PASSAGE GIVEN:
= Y. S. Srinath =

Indian jockey (born 1976)

Srinath Yenangur Srinath (born 13 July 1976) is a champion jockey from Bangalore who has ridden over 1250 winners, including 94 graded races. He was the first Indian Jockey to win more than 25 races outside of India and has won many important classics.

== Career ==

Srinath started riding at the age of 12 in amateur races, following the footsteps of his father, who was beside an amateur rider a horse owner as well. At the age of 18, he started riding as a professional and soon became one of India's most talented riders.

Some of Srinath's achievements include:
- Between 2016 and 2020, Srinath won 35 group races in centres all over India (Mumbai, Pune, Calcutta, Hyderabad, Bangalore, Mysore).
- On 1 March 2020 and 3 March 2019, Srinath made a remarkable achievement by winning he Indian Invitation Cup on Adjudicate twice in a row, at different centres and with breaking track records on both occasions.
- Srinath was invited to ride at the annual International Jockeys Meet in Mauritius in November 2019, where his winner was adjudged as one of the top 5 rides of the weekend.
- Another achievement was winning the Indian Invitation Cup at three consecutive meetings at the Hyderabad Race Club (2009, 2014 and 2019), which was the first time in history that this happened.

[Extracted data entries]
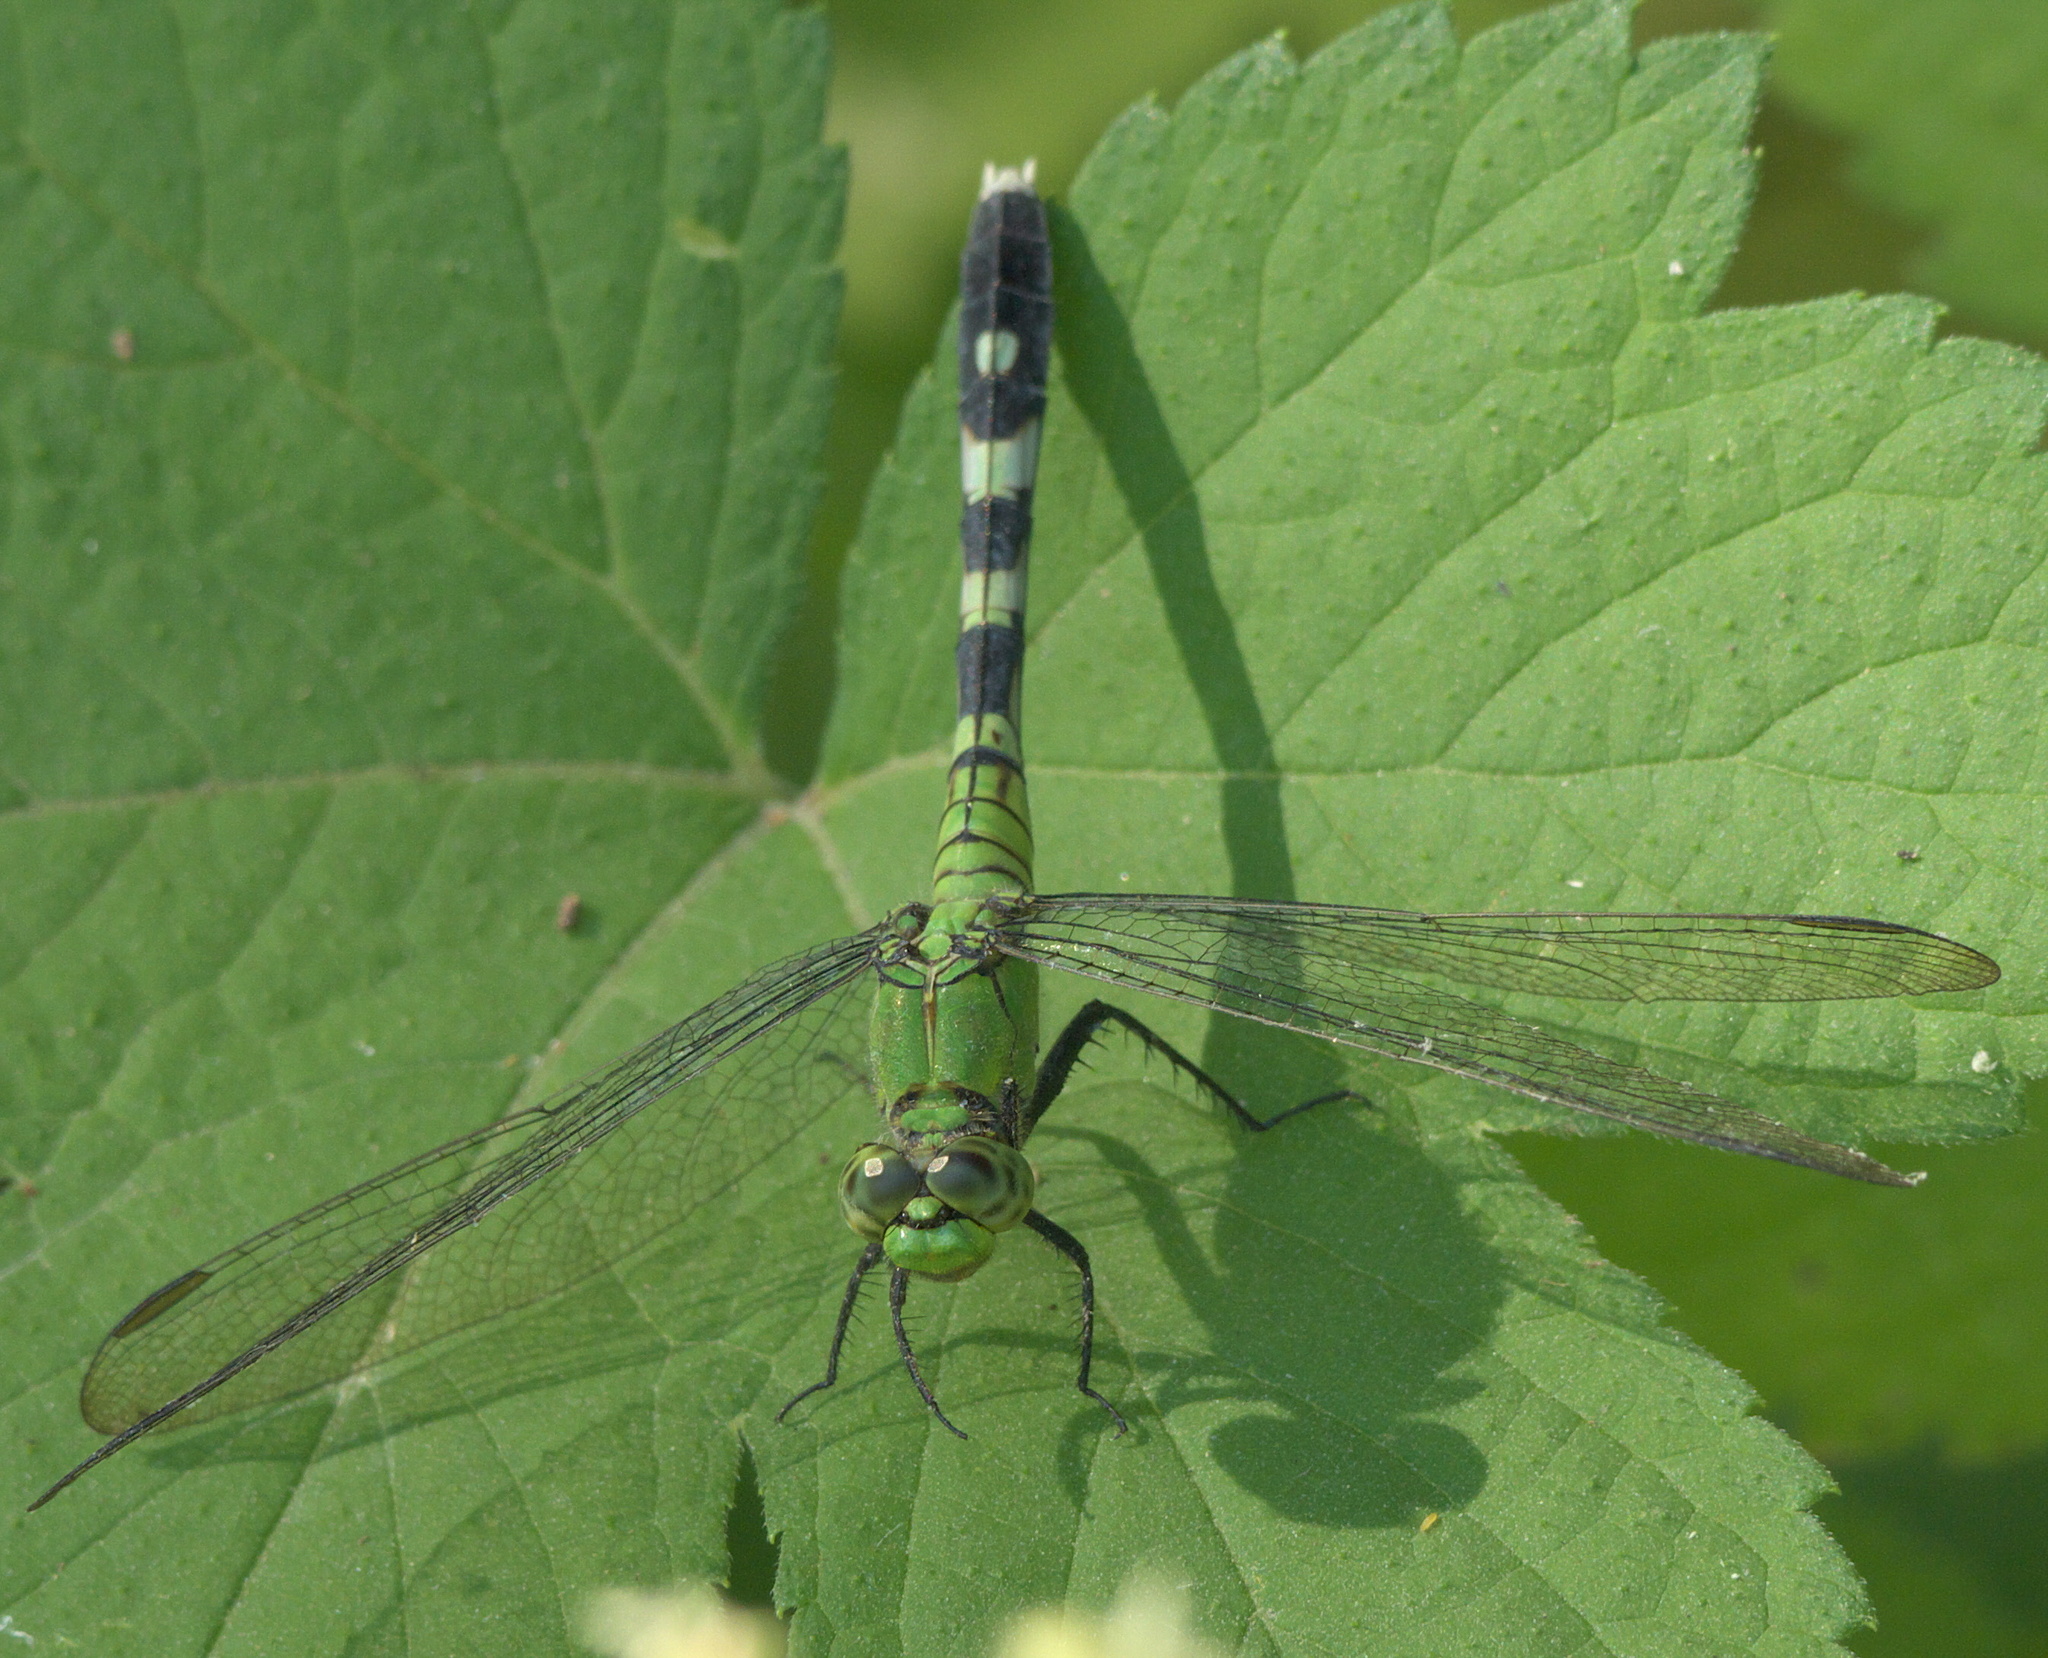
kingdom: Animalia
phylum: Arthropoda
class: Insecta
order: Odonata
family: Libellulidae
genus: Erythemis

* * *

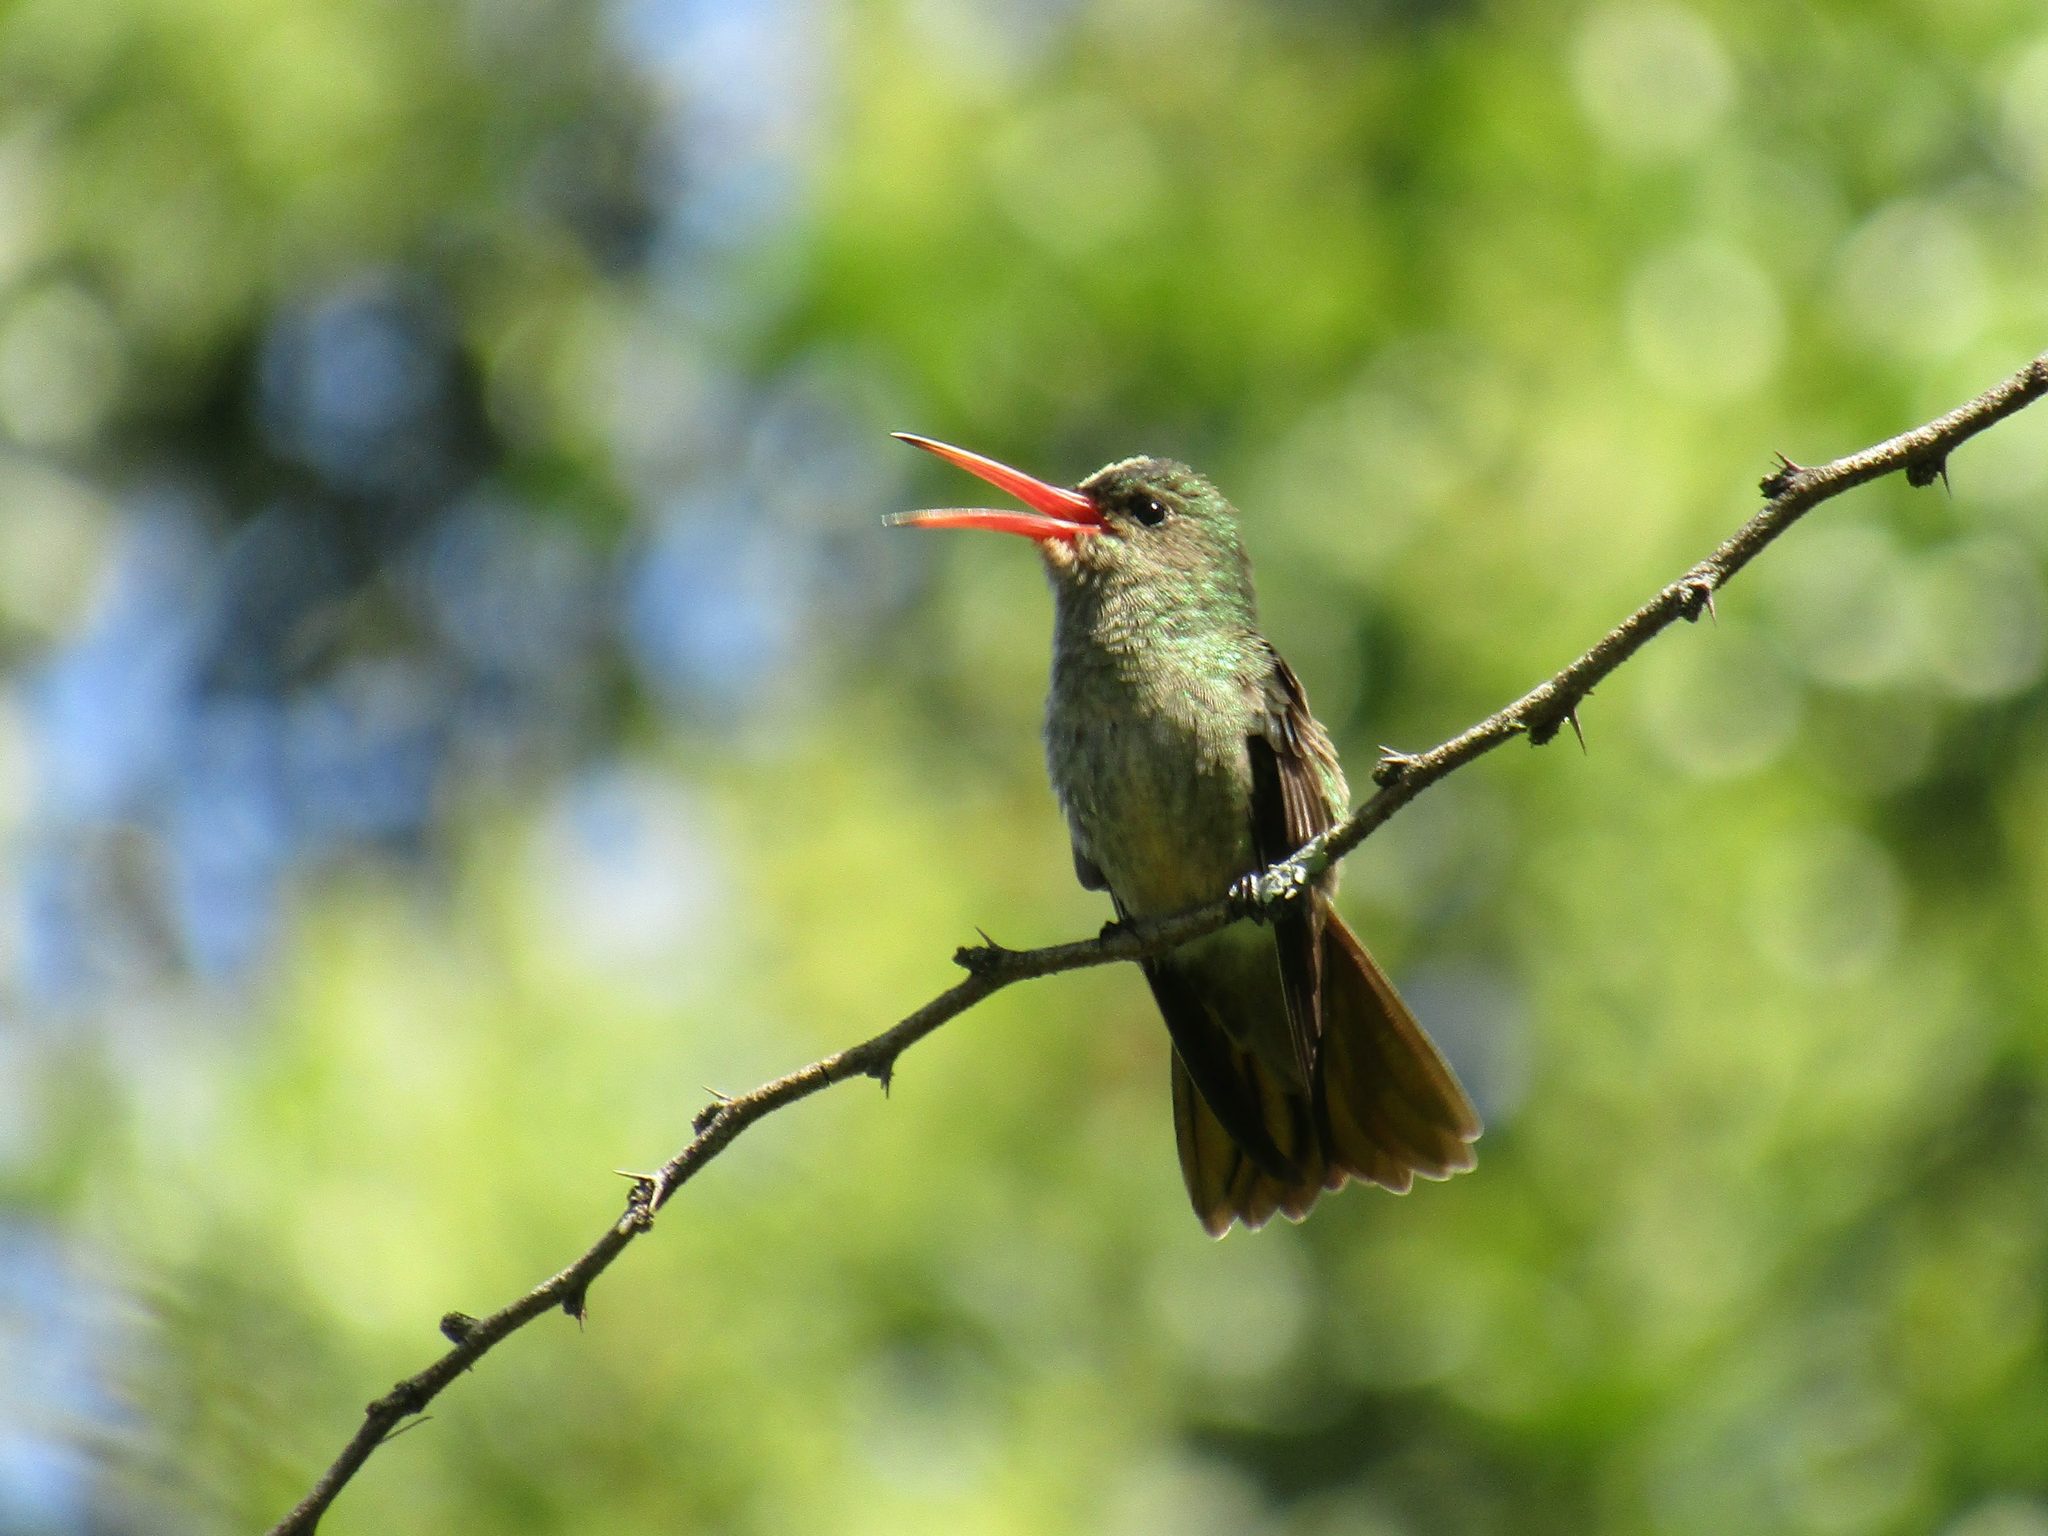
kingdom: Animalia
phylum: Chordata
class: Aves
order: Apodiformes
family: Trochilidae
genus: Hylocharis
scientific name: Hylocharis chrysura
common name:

TASK LIST:
A. List every racing center that the jockey profile names as a place where Srinath won group races between 2016 and 2020.
B. Answer these questions using the jockey profile:
(i) At what age did Srinath start riding in amateur races?
(ii) Where was the International Jockeys Meet that Srinath was invited to in November 2019?
(iii) On which horse did Srinath win the Indian Invitation Cup on 3 March 2019 and 1 March 2020?
The data has no connection to the jockey profile.

COMPLETED EXERCISE:
A. Mumbai, Pune, Calcutta, Hyderabad, Bangalore, Mysore

B.
(i) At the age of 12.
(ii) In Mauritius.
(iii) Adjudicate.